Penerjemah: Dudi Rosyadi dan Faturrahman
Penerbit PUSTAKA AZZAM

Rangkaian Pos: Surah al-Lahab 111 ~ Tafsir al-Qurthubi

SURAH AL-LAHAB

بِسْمِ اللهِ الرَّحْمنِ الرَّحِيْمِ

تَبَّتْ يَدَا أَبِيْ لَهَبٍ وَ تَبَّ.

Binasalah kedua tangan Abu Lahab dan sesungguhnya dia akan binasa.

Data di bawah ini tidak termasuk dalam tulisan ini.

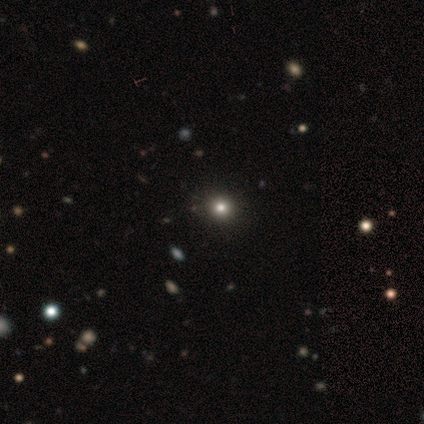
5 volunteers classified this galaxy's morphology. Smooth or featured? star or artifact (60%)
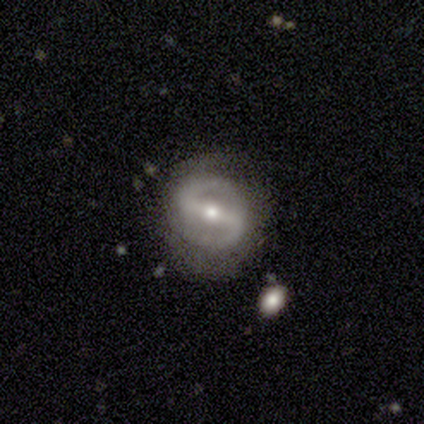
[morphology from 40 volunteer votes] Q: Smooth or featured?
A: featured or disk (90%); runner-up: smooth (8%)
Q: Edge-on disk?
A: no (97%); runner-up: yes (3%)
Q: Bar?
A: strong (77%); runner-up: weak (20%)
Q: Spiral arms?
A: yes (86%); runner-up: no (14%)
Q: Spiral winding?
A: medium (57%); runner-up: tight (30%)
Q: Spiral arm count?
A: 2 (90%); runner-up: 1 (3%)
Q: Bulge size?
A: moderate (51%); runner-up: small (37%)
Q: Merging?
A: none (67%); runner-up: minor disturbance (28%)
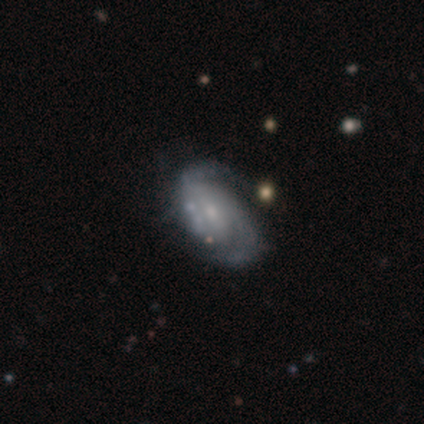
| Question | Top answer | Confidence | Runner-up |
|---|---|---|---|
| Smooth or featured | featured or disk | 95% | smooth (5%) |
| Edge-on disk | no | 97% | yes (3%) |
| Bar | weak | 50% | no (44%) |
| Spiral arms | yes | 94% | no (6%) |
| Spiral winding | medium | 62% | tight (21%) |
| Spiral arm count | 2 | 82% | can't tell (9%) |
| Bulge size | small | 67% | moderate (28%) |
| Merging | none | 38% | minor disturbance (18%) |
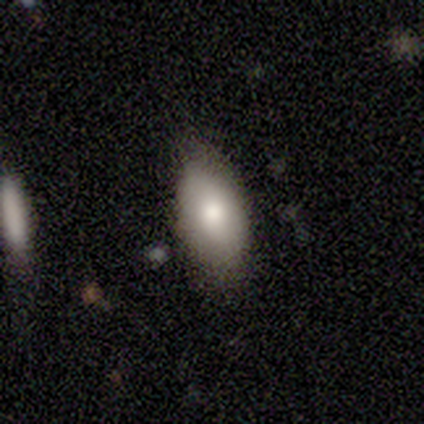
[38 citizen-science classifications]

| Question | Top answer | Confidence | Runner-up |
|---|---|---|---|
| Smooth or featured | smooth | 76% | featured or disk (16%) |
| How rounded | in between | 100% | — |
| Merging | none | 74% | minor disturbance (20%) |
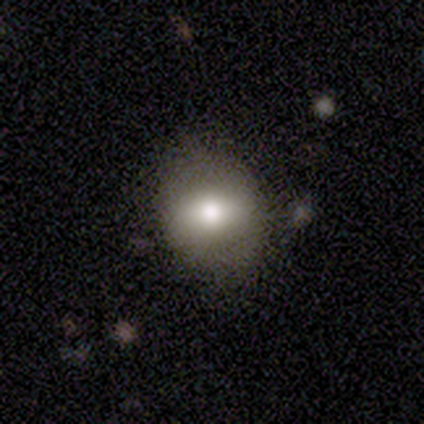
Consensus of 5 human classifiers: Q: Smooth or featured?
A: smooth (60%); runner-up: featured or disk (20%)
Q: How rounded?
A: round (67%); runner-up: in between (33%)
Q: Merging?
A: none (100%)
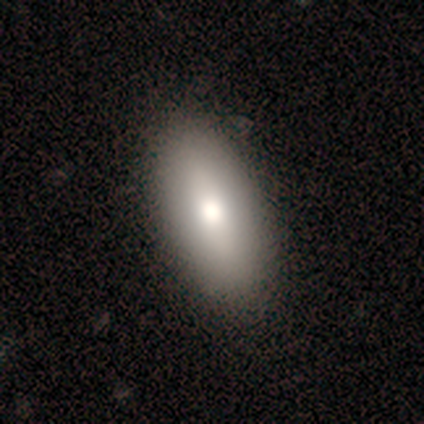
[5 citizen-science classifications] Q: Smooth or featured?
A: featured or disk (40%); tied with: star or artifact (40%)
Q: Edge-on disk?
A: yes (100%)
Q: Edge-on bulge?
A: rounded (100%)
Q: Merging?
A: none (100%)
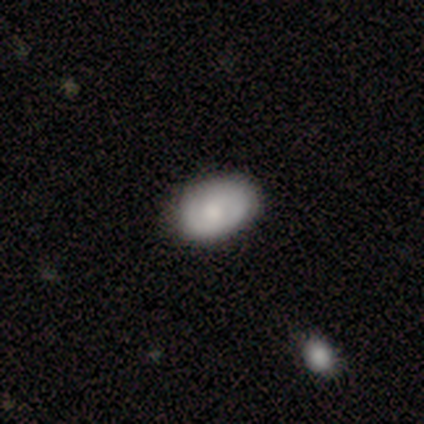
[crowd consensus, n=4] Overall: smooth (75%). How rounded: in between (67%; round 33%). Merging: none (50%; minor disturbance 25%).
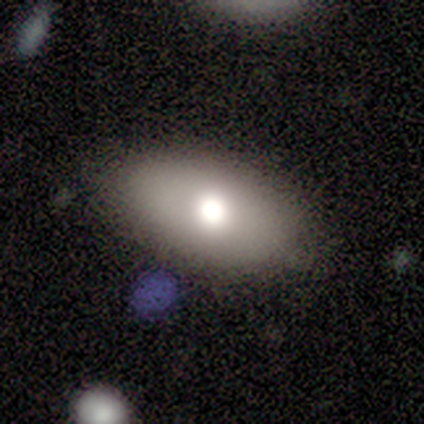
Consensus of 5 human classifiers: Morphology: type=smooth (100%); roundness=in between (100%); merging=none (60%).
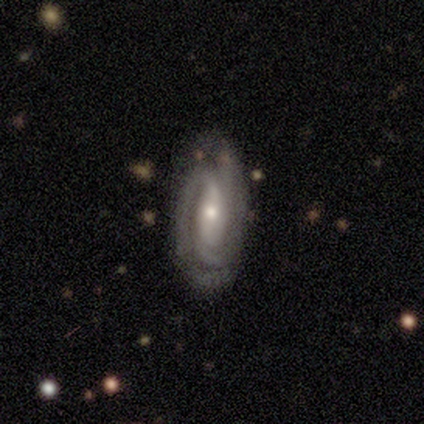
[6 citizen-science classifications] This is clearly a featured or disk galaxy (83%). It is clearly not viewed edge-on (100%). Bar: marginally weak (40%, tied with no). Spiral arm pattern: clearly yes (100%). Spiral arm count: marginally 1 (40%). Spiral winding: marginally tight (40%, tied with medium). Central bulge: likely small (60%). Merging: clearly none (100%).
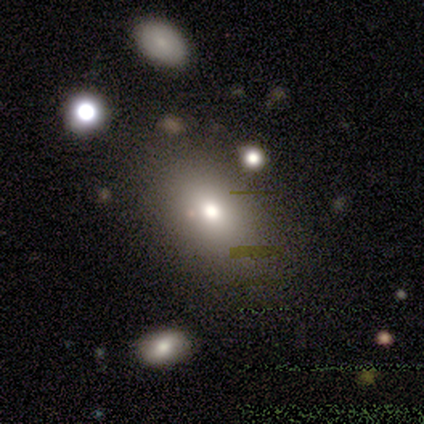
This appears to be a smooth galaxy with no disk features (80%) that is in between round and cigar-shaped (75%). Merging: none (80%).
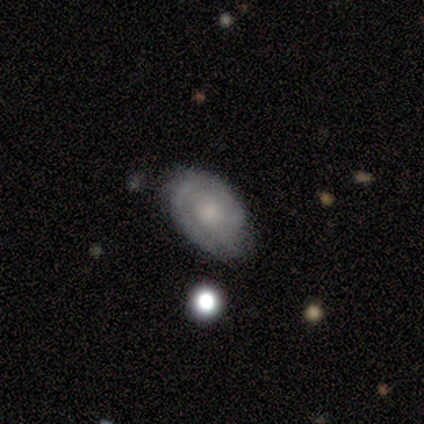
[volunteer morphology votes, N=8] Q: Smooth or featured?
A: featured or disk (50%); runner-up: smooth (38%)
Q: Edge-on disk?
A: no (100%)
Q: Bar?
A: no (100%)
Q: Spiral arms?
A: yes (100%)
Q: Spiral winding?
A: tight (75%); runner-up: medium (25%)
Q: Spiral arm count?
A: 2 (50%); runner-up: more than 4 (25%)
Q: Bulge size?
A: moderate (50%); tied with: small (50%)
Q: Merging?
A: minor disturbance (57%); runner-up: none (43%)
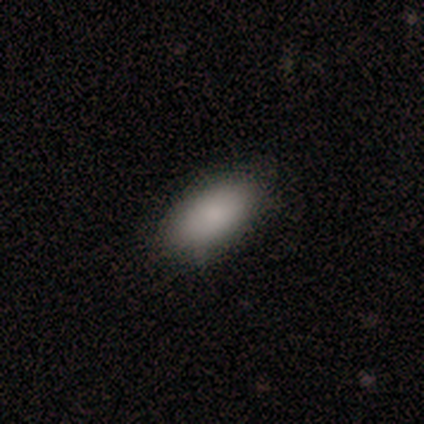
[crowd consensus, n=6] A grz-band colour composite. It shows a smooth galaxy with no disk features (100%) that is in between round and cigar-shaped (100%). Merging: none (100%).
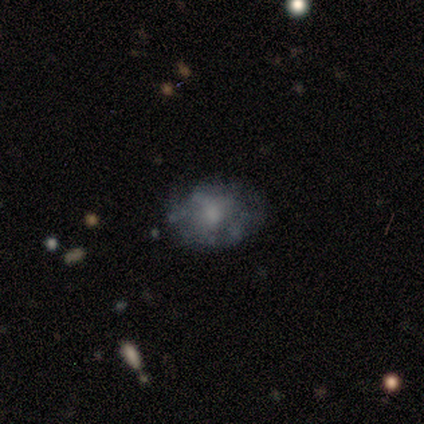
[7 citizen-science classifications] featured or disk 57%, smooth 43%, star or artifact 0%. Down the decision tree: edge-on disk — no (100%); bar — no (100%); spiral arms — no (100%); bulge size — moderate (75%); merging — none (43%, tied with minor disturbance).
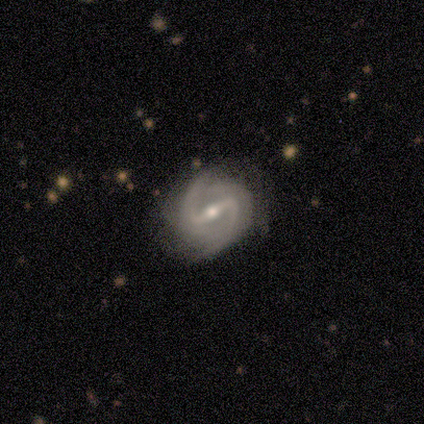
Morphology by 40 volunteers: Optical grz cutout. It shows a featured or disk galaxy (100%) with a strong bar (87%), 2 (79%) loose (36%) spiral arms (100%) and a moderate central bulge (72%). Merging: none (52%).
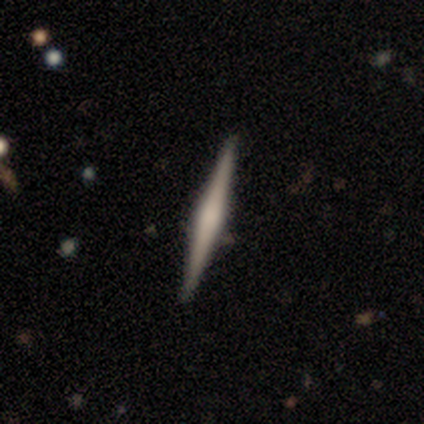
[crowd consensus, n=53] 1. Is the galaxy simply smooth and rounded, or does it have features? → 72% featured or disk, 23% smooth, 6% star or artifact.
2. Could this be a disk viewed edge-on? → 100% yes, 0% no.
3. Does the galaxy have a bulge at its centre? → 50% rounded, 29% boxy, 21% none.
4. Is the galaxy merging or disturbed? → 92% none, 6% minor disturbance, 2% merger, 0% major disturbance.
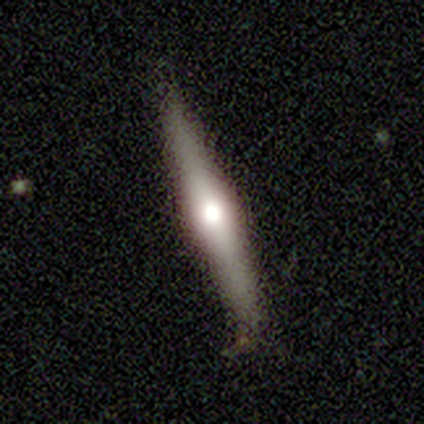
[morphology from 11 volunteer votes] Overall: featured or disk (91%). Edge-on disk: yes (90%). Edge-on bulge: rounded (89%). Merging: none (64%; minor disturbance 36%).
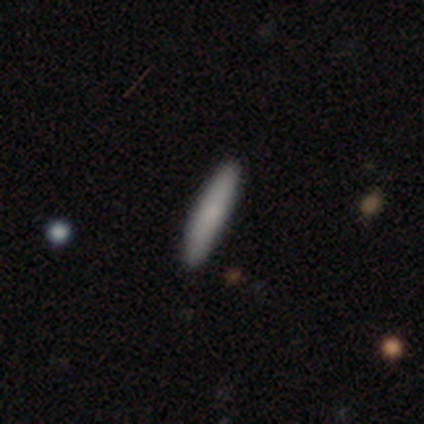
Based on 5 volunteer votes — Smooth or featured: smooth — 100%
How rounded: cigar-shaped — 100%
Merging: none — 100%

(Sūrat al-Lahab [111], Ayat: 1).

 

Mengenai ayat ini dibahas tiga masalah:

Pertama: Firman Allah s.w.t.: (تَبَّتْ يَدَا أَبِيْ لَهَبٍ) “Binasalah kedua tangan Abu Lahab.” Dalam kitab shaḥīḥ-ul-Bukhārī dan shaḥīḥu Muslim disebutkan (7851), sebuah riwayat dari Ibnu ‘Abbas, lafazh Imam Muslim, Ibnu ‘Abbas berkata: setelah diturunkannya firman Allah s.w.t.: (وَ أَنْذِرْ عَشِيْرَتَكَ الْأَقْرَبِيْنَ) “Dan berilah peringatan kepada kerabat-kerabatmu yang terdekat.” (7862) (wa rahthaka minhum-ul-mukhlashīn: dan kaummu yang ikhlas (7873)). Nabi s.a.w. segera keluar dari rumahnya dan mendaki bukit Shafa, lalu beliau berteriak: “Wahai shabahah (panggilan kepada semua orang untuk memberitahukan suatu hal).” Masyarakat di sekelilingnya pun terkejut dan bertanya-tanya: “Siapakah itu?” lalu dijawab oleh sebagian mereka: “Rupanya itu Muhammad.” Mereka pun berkumpul ingin mencaritahu apa yang membuat Nabi s.a.w. berteriak di pagi hari. Kemudian setelah beberapa orang berkumpul, Nabi s.a.w. berkata lagi: “Wahai bani fulan, wahai bani fulan, wahai bani fulan, wahai bani ‘Abdi Manaf, wahai bani ‘Abd-ul-Muthallib!” dan semakin banyaklah orang-orang yang berkumpul di sekitarnya, lalu beliau berkata: “Apa pendapat kalian apabila aku katakan ada seekor unta yang keluar dari bawah bukit ini, apakah kalian akan percaya kepadaku?” mereka menjawab: “(Tentu kami akan percaya karena) kami tidak pernah melihat engkau berbohong sebelumnya.” Lalu Nabi s.a.w. melanjutkan: “Maka dengarkanlah, karena aku baru saja diangkat oleh Allah sebagai pemberi peringatan kepada kalian sebelum datangnya azab yang sangat keras.” Mendengar hal itu Abu Lahab berkata: “Sial kamu wahai Muhammad, apakah kamu mengumpulkan kami semua di sini hanya untuk memberitahukan hal itu?” lalu ia berdiri dan pergi. Maka diturunkanlah surah ini kepada Nabi s.a.w.: Tabbat yadā abī lahabin wa qad tabb (dengan tambahan kata qad sebelum kata tabb). “Binasalah kedua tangan Abu Lahab dan sesungguhnya dia telah binasa” (begitulah qirā’ah yang dibaca oleh al-A‘masy (7884)) hingga akhir dari surah ini.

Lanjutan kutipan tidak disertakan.